#### ENTRIES SHOWN:
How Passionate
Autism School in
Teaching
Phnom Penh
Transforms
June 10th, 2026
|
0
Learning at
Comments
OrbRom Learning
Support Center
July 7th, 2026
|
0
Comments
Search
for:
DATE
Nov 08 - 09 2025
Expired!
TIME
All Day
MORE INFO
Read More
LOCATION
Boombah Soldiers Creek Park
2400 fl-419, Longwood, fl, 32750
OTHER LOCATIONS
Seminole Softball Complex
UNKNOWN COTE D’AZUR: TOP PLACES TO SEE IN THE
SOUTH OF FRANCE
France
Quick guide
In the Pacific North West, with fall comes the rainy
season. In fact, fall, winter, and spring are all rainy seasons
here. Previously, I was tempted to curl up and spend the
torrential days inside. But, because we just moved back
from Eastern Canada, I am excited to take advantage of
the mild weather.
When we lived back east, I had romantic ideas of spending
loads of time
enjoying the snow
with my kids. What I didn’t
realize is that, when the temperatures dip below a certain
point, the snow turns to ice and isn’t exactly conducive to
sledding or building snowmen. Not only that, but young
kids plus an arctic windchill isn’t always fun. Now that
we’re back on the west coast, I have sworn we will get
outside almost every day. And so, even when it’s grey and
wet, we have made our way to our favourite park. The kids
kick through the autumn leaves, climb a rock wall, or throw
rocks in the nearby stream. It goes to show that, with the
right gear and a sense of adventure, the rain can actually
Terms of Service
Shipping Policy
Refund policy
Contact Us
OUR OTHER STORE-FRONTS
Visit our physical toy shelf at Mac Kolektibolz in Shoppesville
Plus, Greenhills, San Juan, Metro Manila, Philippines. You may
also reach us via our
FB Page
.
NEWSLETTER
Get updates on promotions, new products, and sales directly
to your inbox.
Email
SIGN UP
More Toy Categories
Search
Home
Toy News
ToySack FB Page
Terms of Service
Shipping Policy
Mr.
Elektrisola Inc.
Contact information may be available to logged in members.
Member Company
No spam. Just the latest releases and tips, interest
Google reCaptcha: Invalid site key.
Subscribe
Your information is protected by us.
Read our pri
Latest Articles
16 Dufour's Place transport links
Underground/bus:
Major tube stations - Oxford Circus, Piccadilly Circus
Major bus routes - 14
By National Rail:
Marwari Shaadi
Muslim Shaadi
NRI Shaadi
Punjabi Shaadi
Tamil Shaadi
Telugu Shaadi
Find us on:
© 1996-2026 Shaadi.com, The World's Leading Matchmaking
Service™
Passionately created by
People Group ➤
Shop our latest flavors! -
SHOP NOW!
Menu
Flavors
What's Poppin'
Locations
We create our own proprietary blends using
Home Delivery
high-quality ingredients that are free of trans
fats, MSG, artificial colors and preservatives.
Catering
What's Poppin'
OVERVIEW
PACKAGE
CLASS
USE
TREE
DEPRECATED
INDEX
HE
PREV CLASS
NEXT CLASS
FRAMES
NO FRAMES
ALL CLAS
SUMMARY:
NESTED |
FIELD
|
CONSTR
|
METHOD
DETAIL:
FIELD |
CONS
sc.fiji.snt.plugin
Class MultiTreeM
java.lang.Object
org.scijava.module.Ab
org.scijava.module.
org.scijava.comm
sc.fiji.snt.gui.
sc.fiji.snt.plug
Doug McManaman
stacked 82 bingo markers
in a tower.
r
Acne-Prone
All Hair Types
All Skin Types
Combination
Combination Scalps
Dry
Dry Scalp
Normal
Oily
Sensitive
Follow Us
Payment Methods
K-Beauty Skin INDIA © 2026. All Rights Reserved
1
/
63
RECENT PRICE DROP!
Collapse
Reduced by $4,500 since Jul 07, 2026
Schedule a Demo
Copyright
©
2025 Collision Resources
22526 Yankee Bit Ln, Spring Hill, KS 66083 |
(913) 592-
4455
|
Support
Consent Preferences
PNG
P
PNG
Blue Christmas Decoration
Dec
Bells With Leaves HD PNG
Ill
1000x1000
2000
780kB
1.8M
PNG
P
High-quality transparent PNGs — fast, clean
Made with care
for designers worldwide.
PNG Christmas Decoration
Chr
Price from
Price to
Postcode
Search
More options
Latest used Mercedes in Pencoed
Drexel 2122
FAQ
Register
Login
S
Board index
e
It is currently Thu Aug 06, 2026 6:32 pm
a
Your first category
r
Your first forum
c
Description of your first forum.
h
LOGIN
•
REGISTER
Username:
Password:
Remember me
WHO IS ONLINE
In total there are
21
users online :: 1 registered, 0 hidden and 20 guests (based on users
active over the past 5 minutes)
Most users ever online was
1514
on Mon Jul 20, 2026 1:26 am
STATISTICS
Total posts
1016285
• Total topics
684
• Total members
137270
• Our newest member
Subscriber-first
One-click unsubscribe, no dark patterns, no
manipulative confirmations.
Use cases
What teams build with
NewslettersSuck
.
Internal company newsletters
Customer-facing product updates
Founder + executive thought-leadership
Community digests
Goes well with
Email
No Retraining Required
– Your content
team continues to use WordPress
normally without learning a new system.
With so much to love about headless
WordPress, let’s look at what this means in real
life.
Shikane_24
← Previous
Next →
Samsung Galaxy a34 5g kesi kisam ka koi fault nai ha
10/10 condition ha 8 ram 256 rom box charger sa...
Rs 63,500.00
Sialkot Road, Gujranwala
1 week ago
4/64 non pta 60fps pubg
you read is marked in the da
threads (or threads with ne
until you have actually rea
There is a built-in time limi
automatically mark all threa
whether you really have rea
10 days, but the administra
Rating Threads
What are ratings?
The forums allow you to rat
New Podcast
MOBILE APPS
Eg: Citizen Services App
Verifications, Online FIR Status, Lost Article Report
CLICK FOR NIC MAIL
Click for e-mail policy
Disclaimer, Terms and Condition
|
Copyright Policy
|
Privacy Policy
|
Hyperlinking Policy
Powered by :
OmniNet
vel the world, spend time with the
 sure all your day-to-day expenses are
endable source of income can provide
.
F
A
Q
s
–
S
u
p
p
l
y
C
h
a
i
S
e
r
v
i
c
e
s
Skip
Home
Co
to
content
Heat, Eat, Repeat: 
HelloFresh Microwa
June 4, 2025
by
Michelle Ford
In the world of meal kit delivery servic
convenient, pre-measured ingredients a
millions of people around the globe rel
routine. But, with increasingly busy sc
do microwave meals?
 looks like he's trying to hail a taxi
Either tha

#### TASK STATEMENT:
Reproduce every line of the records above verbatim, in the same order, with no alterations.

#### TASK RESPONSE:
How Passionate
Autism School in
Teaching
Phnom Penh
Transforms
June 10th, 2026
|
0
Learning at
Comments
OrbRom Learning
Support Center
July 7th, 2026
|
0
Comments
Search
for:
DATE
Nov 08 - 09 2025
Expired!
TIME
All Day
MORE INFO
Read More
LOCATION
Boombah Soldiers Creek Park
2400 fl-419, Longwood, fl, 32750
OTHER LOCATIONS
Seminole Softball Complex
UNKNOWN COTE D’AZUR: TOP PLACES TO SEE IN THE
SOUTH OF FRANCE
France
Quick guide
In the Pacific North West, with fall comes the rainy
season. In fact, fall, winter, and spring are all rainy seasons
here. Previously, I was tempted to curl up and spend the
torrential days inside. But, because we just moved back
from Eastern Canada, I am excited to take advantage of
the mild weather.
When we lived back east, I had romantic ideas of spending
loads of time
enjoying the snow
with my kids. What I didn’t
realize is that, when the temperatures dip below a certain
point, the snow turns to ice and isn’t exactly conducive to
sledding or building snowmen. Not only that, but young
kids plus an arctic windchill isn’t always fun. Now that
we’re back on the west coast, I have sworn we will get
outside almost every day. And so, even when it’s grey and
wet, we have made our way to our favourite park. The kids
kick through the autumn leaves, climb a rock wall, or throw
rocks in the nearby stream. It goes to show that, with the
right gear and a sense of adventure, the rain can actually
Terms of Service
Shipping Policy
Refund policy
Contact Us
OUR OTHER STORE-FRONTS
Visit our physical toy shelf at Mac Kolektibolz in Shoppesville
Plus, Greenhills, San Juan, Metro Manila, Philippines. You may
also reach us via our
FB Page
.
NEWSLETTER
Get updates on promotions, new products, and sales directly
to your inbox.
Email
SIGN UP
More Toy Categories
Search
Home
Toy News
ToySack FB Page
Terms of Service
Shipping Policy
Mr.
Elektrisola Inc.
Contact information may be available to logged in members.
Member Company
No spam. Just the latest releases and tips, interest
Google reCaptcha: Invalid site key.
Subscribe
Your information is protected by us.
Read our pri
Latest Articles
16 Dufour's Place transport links
Underground/bus:
Major tube stations - Oxford Circus, Piccadilly Circus
Major bus routes - 14
By National Rail:
Marwari Shaadi
Muslim Shaadi
NRI Shaadi
Punjabi Shaadi
Tamil Shaadi
Telugu Shaadi
Find us on:
© 1996-2026 Shaadi.com, The World's Leading Matchmaking
Service™
Passionately created by
People Group ➤
Shop our latest flavors! -
SHOP NOW!
Menu
Flavors
What's Poppin'
Locations
We create our own proprietary blends using
Home Delivery
high-quality ingredients that are free of trans
fats, MSG, artificial colors and preservatives.
Catering
What's Poppin'
OVERVIEW
PACKAGE
CLASS
USE
TREE
DEPRECATED
INDEX
HE
PREV CLASS
NEXT CLASS
FRAMES
NO FRAMES
ALL CLAS
SUMMARY:
NESTED |
FIELD
|
CONSTR
|
METHOD
DETAIL:
FIELD |
CONS
sc.fiji.snt.plugin
Class MultiTreeM
java.lang.Object
org.scijava.module.Ab
org.scijava.module.
org.scijava.comm
sc.fiji.snt.gui.
sc.fiji.snt.plug
Doug McManaman
stacked 82 bingo markers
in a tower.
r
Acne-Prone
All Hair Types
All Skin Types
Combination
Combination Scalps
Dry
Dry Scalp
Normal
Oily
Sensitive
Follow Us
Payment Methods
K-Beauty Skin INDIA © 2026. All Rights Reserved
1
/
63
RECENT PRICE DROP!
Collapse
Reduced by $4,500 since Jul 07, 2026
Schedule a Demo
Copyright
©
2025 Collision Resources
22526 Yankee Bit Ln, Spring Hill, KS 66083 |
(913) 592-
4455
|
Support
Consent Preferences
PNG
P
PNG
Blue Christmas Decoration
Dec
Bells With Leaves HD PNG
Ill
1000x1000
2000
780kB
1.8M
PNG
P
High-quality transparent PNGs — fast, clean
Made with care
for designers worldwide.
PNG Christmas Decoration
Chr
Price from
Price to
Postcode
Search
More options
Latest used Mercedes in Pencoed
Drexel 2122
FAQ
Register
Login
S
Board index
e
It is currently Thu Aug 06, 2026 6:32 pm
a
Your first category
r
Your first forum
c
Description of your first forum.
h
LOGIN
•
REGISTER
Username:
Password:
Remember me
WHO IS ONLINE
In total there are
21
users online :: 1 registered, 0 hidden and 20 guests (based on users
active over the past 5 minutes)
Most users ever online was
1514
on Mon Jul 20, 2026 1:26 am
STATISTICS
Total posts
1016285
• Total topics
684
• Total members
137270
• Our newest member
Subscriber-first
One-click unsubscribe, no dark patterns, no
manipulative confirmations.
Use cases
What teams build with
NewslettersSuck
.
Internal company newsletters
Customer-facing product updates
Founder + executive thought-leadership
Community digests
Goes well with
Email
No Retraining Required
– Your content
team continues to use WordPress
normally without learning a new system.
With so much to love about headless
WordPress, let’s look at what this means in real
life.
Shikane_24
← Previous
Next →
Samsung Galaxy a34 5g kesi kisam ka koi fault nai ha
10/10 condition ha 8 ram 256 rom box charger sa...
Rs 63,500.00
Sialkot Road, Gujranwala
1 week ago
4/64 non pta 60fps pubg
you read is marked in the da
threads (or threads with ne
until you have actually rea
There is a built-in time limi
automatically mark all threa
whether you really have rea
10 days, but the administra
Rating Threads
What are ratings?
The forums allow you to rat
New Podcast
MOBILE APPS
Eg: Citizen Services App
Verifications, Online FIR Status, Lost Article Report
CLICK FOR NIC MAIL
Click for e-mail policy
Disclaimer, Terms and Condition
|
Copyright Policy
|
Privacy Policy
|
Hyperlinking Policy
Powered by :
OmniNet
vel the world, spend time with the
 sure all your day-to-day expenses are
endable source of income can provide
.
F
A
Q
s
–
S
u
p
p
l
y
C
h
a
i
S
e
r
v
i
c
e
s
Skip
Home
Co
to
content
Heat, Eat, Repeat: 
HelloFresh Microwa
June 4, 2025
by
Michelle Ford
In the world of meal kit delivery servic
convenient, pre-measured ingredients a
millions of people around the globe rel
routine. But, with increasingly busy sc
do microwave meals?
 looks like he's trying to hail a taxi
Either tha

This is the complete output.